Nel disporre il divieto il Garante ha ricordato che il datore di lavoro può trattare le informazioni necessarie e pertinenti per la gestione del rapporto di lavoro in base a quanto previsto dalle leggi, dai regolamenti, dai contratti collettivi e dal contratto di lavoro individuale. Può pertanto trattare i dati necessari ad effettuare la valutazione sul corretto adempimento della prestazione lavorativa e ad esercitare il potere disciplinare nei modi e nei limiti previsti dalla disciplina di settore, ma non certo procedere alla sistematica messa a disposizione delle valutazioni sulla bacheca a tutti i dipendenti e ad eventuali visitatori, in quanto soggetti non legittimati a conoscere questo tipo di informazioni.

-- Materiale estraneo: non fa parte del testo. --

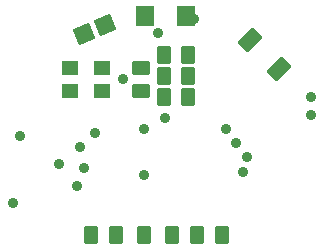
<source format=gbs>
G04 Layer: BottomSolderMaskLayer*
G04 EasyEDA v6.5.42, 2024-03-03 14:11:30*
G04 83aee20a283747e8b3d018c67651a6c0,ed70181f279245e6aff80281ee7dc86a,10*
G04 Gerber Generator version 0.2*
G04 Scale: 100 percent, Rotated: No, Reflected: No *
G04 Dimensions in millimeters *
G04 leading zeros omitted , absolute positions ,4 integer and 5 decimal *
%FSLAX45Y45*%
%MOMM*%

%AMMACRO1*1,1,$1,$2,$3*1,1,$1,$4,$5*1,1,$1,0-$2,0-$3*1,1,$1,0-$4,0-$5*20,1,$1,$2,$3,$4,$5,0*20,1,$1,$4,$5,0-$2,0-$3,0*20,1,$1,0-$2,0-$3,0-$4,0-$5,0*20,1,$1,0-$4,0-$5,$2,$3,0*4,1,4,$2,$3,$4,$5,0-$2,0-$3,0-$4,0-$5,$2,$3,0*%
%ADD10MACRO1,0.1016X-0.5X0.6885X0.5X0.6885*%
%ADD11R,1.4786X1.2341*%
%ADD12MACRO1,0.1016X-0.72X0.81X-0.72X-0.81*%
%ADD13MACRO1,0.1016X0.72X0.81X0.72X-0.81*%
%ADD14MACRO1,0.1016X0.99X0.2121X0.2121X0.9899*%
%ADD15MACRO1,0.1016X0.9899X0.2121X0.2121X0.9899*%
%ADD16MACRO1,0.1016X0.9127X-0.3459X0.3852X0.8968*%
%ADD17MACRO1,0.1016X-0.3852X-0.8968X-0.9127X0.3459*%
%ADD18MACRO1,0.1016X0.5X-0.6885X-0.5X-0.6885*%
%ADD19MACRO1,0.1016X0.6885X0.5X0.6885X-0.5*%
%ADD20C,0.9016*%

%LPD*%
D10*
G01*
X3479993Y3869993D03*
G01*
X3719992Y3869993D03*
G01*
X3929992Y3869993D03*
G01*
X4139991Y3869993D03*
G01*
X3239993Y3869993D03*
G01*
X3029993Y3869993D03*
D11*
G01*
X3119881Y5089982D03*
G01*
X3119881Y5289981D03*
D12*
G01*
X3836493Y5729988D03*
D13*
G01*
X3483491Y5729988D03*
D14*
G01*
X4620200Y5279781D03*
D15*
G01*
X4379782Y5520199D03*
D16*
G01*
X2967941Y5570914D03*
D17*
G01*
X3152046Y5649062D03*
D18*
G01*
X3850004Y5399987D03*
G01*
X3649979Y5399987D03*
G01*
X3850004Y5219978D03*
G01*
X3649979Y5219978D03*
G01*
X3850004Y5039994D03*
G01*
X3649979Y5039994D03*
D11*
G01*
X2850006Y5089982D03*
G01*
X2850006Y5289981D03*
D19*
G01*
X3449981Y5289981D03*
G01*
X3449981Y5089982D03*
D20*
G01*
X3899992Y5699988D03*
G01*
X4319981Y4409998D03*
G01*
X4350004Y4529988D03*
G01*
X4259986Y4649978D03*
G01*
X4169994Y4769993D03*
G01*
X3480003Y4769993D03*
G01*
X3059988Y4739995D03*
G01*
X2939999Y4619980D03*
G01*
X3599992Y5579998D03*
G01*
X3299993Y5189981D03*
G01*
X3659987Y4859985D03*
G01*
X2429992Y4709998D03*
G01*
X2369997Y4139996D03*
G01*
X2759989Y4469993D03*
G01*
X3480003Y4380001D03*
G01*
X4889982Y5039995D03*
G01*
X2969996Y4439996D03*
G01*
X2910001Y4289983D03*
G01*
X4889982Y4889982D03*
M02*

</source>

Inoltre le operazioni consistenti nella regolare affissione in bacheca delle valutazioni e delle contestazioni disciplinari riferite a ciascun dipendente, unitamente alla dettagliata descrizione dei rilievi (positivi e negativi) effettuati, non risultano adeguate e pertinenti rispetto agli scopi rappresentati dalla società, consistenti nella incentivazione dei dipendenti al raggiungimento degli obiettivi di qualità ed efficienza dei servizi resi alla clientela che ben possono essere perseguiti con modalità che non comportino il sacrificio del diritto alla riservatezza degli interessati.
Pertanto, in quanto lesivo della dignità dei lavoratori, della loro libertà e della loro riservatezza, i trattamenti effettuati risultano illeciti in relazione agli artt. 5, par. 1, lett. a) e c), 6 e 7 del Regolamento (UE) 2016/679.